As Toyota workers in Cambridge and Woodstock prepare to vote on whether to certify Unifor as their union, Unifor is hinting at what might be included in a collective agreement if the workers choose to unionize.
On Tuesday, Unifor released a new charter outlining the top priorities of almost 1,000 workers surveyed during the organizing drive and how Unifor plans to address their concerns.
The rights of contract workers at the plants topped the list of concerns. Of those surveyed, 67 per cent thought that contract workers should be made full-time workers with seniority and just under 90 per cent thought that contract workers should receive retroactive pension credits for years of service.

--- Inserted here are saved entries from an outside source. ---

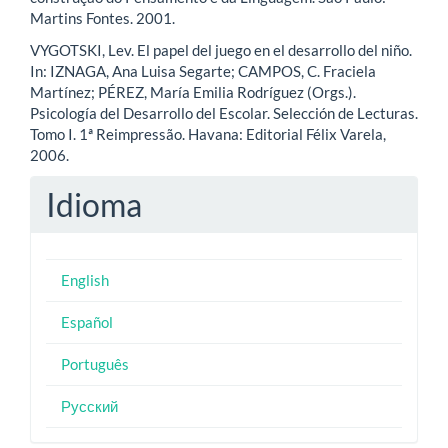
Martins Fontes. 2001.
VYGOTSKI, Lev. El papel del juego en el desarrollo del niño.
In: IZNAGA, Ana Luisa Segarte; CAMPOS, C. Fraciela
Martínez; PÉREZ, María Emilia Rodríguez (Orgs.).
Psicología del Desarrollo del Escolar. Selección de Lecturas.
Tomo I. 1ª Reimpressão. Havana: Editorial Félix Varela,
2006.
Idioma
English
Español
Português
Русский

Workers also want to ensure that there are protections against layoffs, as well as recall rights. In addition, there are concerns about everything from pensions to dental and vision plans.
In response, Unifor is proposing what they are calling a "made-for-Toyota" agreement, which will include trying to make all contract employees permanent. The comprehensive document addresses everything from increasing wages to creating opportunities for workers to improve their skills and have a better work-life balance.
Releasing the charter to the public a week before the vote is part of a strategy to ensure that workers at both plants have as much information as possible before the vote next week.
"Ensuring that people are making an informed decision -- that is a primary objective," explained Unifor national director of organizing John Aman.
Unifor is still busy organizing -- campaigners will be trying to get union cards signed right up to the day of the certification vote.
The push is important, not just for the workers at Toyota, but for those trying to organize auto workers across North America.
"It's definitely going to be an important victory, not just for the Toyota employees themselves, but for Unifor and the Canadian movement," said Aman said.